We push it into our living room each morning, so he can work in the same room where I am teaching Hunter. I put activities on the cart that he can do on his own (after I show him how) and that are things he can do quietly so that he's not a distraction. (That's the goal anyway - it doesn't always work!)
Here are some things he's worked on this month:
He's really into rainbows and the Noah's ark story. So I printed out a rainbow and he matched little plastic bears onto the correct color. (He added the "Lilly-colored bears" for decoration.)
We're working on numbers now. Solomon can count to 10 and do several number chants (thanks to listening in on Hunter's lessons). So I decided he was ready to start learning what the numbers looked like. He talks a lot about Thomas the train being number 1. So that gave me the idea of making Thomas the train cards and having him match the correct number to each card. Many of the trains in Thomas have a number. So I had Hunter tell me the trains that had numbers 1-10. I then went to Google Images, copied train pictures, made number cards, then printed everything out.
After he was done, Solomon got out his Thomas the train engines and matched them too.
After a couple days, I gave Solomon some magnetic numbers I had, and he matched those.
I came across some "highway numbers" online and printed them onto cardstock. (See here.) Solomon drives his cars through the numbers. I give him a new number every few days, and we keep reviewing what he has.

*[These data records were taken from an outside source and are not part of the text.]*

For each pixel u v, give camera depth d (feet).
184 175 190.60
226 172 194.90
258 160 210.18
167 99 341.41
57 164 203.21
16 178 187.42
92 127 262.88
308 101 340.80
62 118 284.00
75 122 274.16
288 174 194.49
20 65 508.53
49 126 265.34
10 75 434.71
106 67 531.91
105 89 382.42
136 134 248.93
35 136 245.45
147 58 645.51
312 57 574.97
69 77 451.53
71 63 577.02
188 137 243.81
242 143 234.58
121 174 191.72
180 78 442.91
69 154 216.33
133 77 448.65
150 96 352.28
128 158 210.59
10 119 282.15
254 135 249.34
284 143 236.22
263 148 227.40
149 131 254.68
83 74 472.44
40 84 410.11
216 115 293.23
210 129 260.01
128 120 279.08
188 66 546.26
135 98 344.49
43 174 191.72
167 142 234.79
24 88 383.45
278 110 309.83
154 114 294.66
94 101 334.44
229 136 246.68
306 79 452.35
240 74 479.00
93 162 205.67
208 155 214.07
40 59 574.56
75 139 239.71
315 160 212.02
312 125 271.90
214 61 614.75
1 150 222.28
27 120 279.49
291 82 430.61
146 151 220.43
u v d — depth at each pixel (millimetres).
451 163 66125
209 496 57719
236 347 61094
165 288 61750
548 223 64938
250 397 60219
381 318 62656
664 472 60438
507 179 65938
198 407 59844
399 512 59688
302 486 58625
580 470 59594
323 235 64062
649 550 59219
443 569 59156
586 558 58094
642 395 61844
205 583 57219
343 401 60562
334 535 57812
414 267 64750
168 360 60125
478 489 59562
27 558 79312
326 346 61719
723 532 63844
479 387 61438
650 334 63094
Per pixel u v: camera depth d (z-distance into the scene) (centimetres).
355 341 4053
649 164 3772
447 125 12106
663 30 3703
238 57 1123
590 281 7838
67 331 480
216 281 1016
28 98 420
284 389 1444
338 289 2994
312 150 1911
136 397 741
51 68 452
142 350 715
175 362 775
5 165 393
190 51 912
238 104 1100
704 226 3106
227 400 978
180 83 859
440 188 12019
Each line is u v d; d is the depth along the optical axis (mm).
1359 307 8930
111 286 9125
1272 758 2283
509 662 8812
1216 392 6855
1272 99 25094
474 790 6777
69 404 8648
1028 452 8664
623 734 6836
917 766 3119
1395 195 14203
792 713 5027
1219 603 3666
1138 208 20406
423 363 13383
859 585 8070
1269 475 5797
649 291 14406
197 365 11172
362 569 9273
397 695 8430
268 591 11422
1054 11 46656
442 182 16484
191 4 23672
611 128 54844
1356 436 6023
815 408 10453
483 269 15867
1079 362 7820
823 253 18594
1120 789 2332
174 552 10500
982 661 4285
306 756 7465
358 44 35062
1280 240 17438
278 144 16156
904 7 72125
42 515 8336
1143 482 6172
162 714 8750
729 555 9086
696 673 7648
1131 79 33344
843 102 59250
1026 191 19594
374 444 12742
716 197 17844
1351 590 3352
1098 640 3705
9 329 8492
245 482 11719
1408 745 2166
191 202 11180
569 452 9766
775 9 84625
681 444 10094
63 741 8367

We're having fun with Nursery Rhymes too. I put our wooden nursery rhyme blocks on a tray along with Richard Scarry's Best Mother Goose Ever book. Solomon likes to look at the book and match the blocks to the correct pages. And of course build with them too.
When Tabby was about Hunter's age, she really enjoyed the book and CD set Can You Hear It? I recently began introducing songs from this to Hunter and Solomon. We listen to a new one each week. The CD has a number of great works of music on it and the accompanying book has a picture for each and things to listen for. We like to act the songs out when we listen.
For picture study, we are studying Leonardo da Vinci. I am using Simply Charlotte Mason's picture portfolio for da Vinci. I made Solomon his own set of cards of the da Vinci prints we are studying. I printed 2 sets so he could match them. I also gave him a book on da Vinci that we have.
|Whew! Gotta wiggle around after all that!|
One more activity, that had to be done in the kitchen, that Solomon really liked was when I filled a bowl with some water, put in some little plastic bears, and handed him some little sugar tongs. He had to "catch" the bear and lift it out with the tongs, and then drop it into an ice tray. This proved to be tricky! He worked at it for awhile then when he was tired, he finished up by using a spoon to scoop out the bears. This was a nice long project for him that allowed me to get several kitchen chores done while he was working. ;)
Solomon enjoys taking structured activities, such as the above, then adding his own twists to them. This is important. Good for his brain! He also really enjoys helping me do various chores and helping care for the animals. He and Hunter play outside some of each afternoon too. Also important - on many levels!
Play is important for kids. (Though too much play can lead to trouble. Parents of multiple kids probably know what I mean!) Here is an article I read recently, that I found interesting: "The Decline of Play in Preschoolers - and the Rise of Sensory Issues."
Well this post is long enough. I hope I've been able to give you some ideas to do things with your little ones, if you're in a similar place in life as I am.